------ Information shown ------

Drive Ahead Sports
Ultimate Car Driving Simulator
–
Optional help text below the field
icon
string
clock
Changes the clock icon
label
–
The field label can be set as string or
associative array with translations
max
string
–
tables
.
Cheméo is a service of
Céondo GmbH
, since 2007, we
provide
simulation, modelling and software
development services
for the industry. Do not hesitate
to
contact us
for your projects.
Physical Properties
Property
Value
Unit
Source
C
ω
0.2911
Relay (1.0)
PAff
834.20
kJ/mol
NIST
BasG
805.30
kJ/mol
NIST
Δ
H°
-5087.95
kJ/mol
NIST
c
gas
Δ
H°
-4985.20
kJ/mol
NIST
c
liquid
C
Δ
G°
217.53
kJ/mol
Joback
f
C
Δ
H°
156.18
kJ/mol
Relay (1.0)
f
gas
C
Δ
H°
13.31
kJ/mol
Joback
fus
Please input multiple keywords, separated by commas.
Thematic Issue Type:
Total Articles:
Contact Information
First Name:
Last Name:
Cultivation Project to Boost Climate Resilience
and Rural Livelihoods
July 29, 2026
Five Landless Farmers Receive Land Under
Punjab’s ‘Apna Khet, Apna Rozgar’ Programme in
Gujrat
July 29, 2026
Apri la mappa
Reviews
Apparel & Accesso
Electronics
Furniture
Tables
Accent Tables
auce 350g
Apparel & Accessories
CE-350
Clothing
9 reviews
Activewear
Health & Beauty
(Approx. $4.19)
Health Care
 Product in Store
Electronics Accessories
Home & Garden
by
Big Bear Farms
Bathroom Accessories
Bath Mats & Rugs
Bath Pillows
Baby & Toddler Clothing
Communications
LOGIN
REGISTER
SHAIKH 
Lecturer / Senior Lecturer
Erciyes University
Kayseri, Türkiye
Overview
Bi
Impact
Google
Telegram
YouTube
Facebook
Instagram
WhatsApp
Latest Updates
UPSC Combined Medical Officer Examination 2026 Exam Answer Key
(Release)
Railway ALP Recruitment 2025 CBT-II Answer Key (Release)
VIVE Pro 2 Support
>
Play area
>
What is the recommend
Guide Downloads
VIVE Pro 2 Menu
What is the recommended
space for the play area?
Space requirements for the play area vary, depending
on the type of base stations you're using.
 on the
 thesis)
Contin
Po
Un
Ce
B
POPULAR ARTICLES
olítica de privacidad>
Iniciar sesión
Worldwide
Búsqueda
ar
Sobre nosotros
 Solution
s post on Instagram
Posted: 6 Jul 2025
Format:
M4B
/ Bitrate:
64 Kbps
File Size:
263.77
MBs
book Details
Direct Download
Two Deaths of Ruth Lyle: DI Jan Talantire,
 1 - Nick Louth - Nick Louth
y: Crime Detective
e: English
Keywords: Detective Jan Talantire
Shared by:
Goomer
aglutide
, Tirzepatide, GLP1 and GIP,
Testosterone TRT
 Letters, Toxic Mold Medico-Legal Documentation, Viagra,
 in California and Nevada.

------

• [Goal of the exercise]:
Only the lines from the one containing "Sobre nosotros" through the end of the material belong in the answer, each restated word for word.

• [Output for this exercise]:
Sobre nosotros
 Solution
s post on Instagram
Posted: 6 Jul 2025
Format:
M4B
/ Bitrate:
64 Kbps
File Size:
263.77
MBs
book Details
Direct Download
Two Deaths of Ruth Lyle: DI Jan Talantire,
 1 - Nick Louth - Nick Louth
y: Crime Detective
e: English
Keywords: Detective Jan Talantire
Shared by:
Goomer
aglutide
, Tirzepatide, GLP1 and GIP,
Testosterone TRT
 Letters, Toxic Mold Medico-Legal Documentation, Viagra,
 in California and Nevada.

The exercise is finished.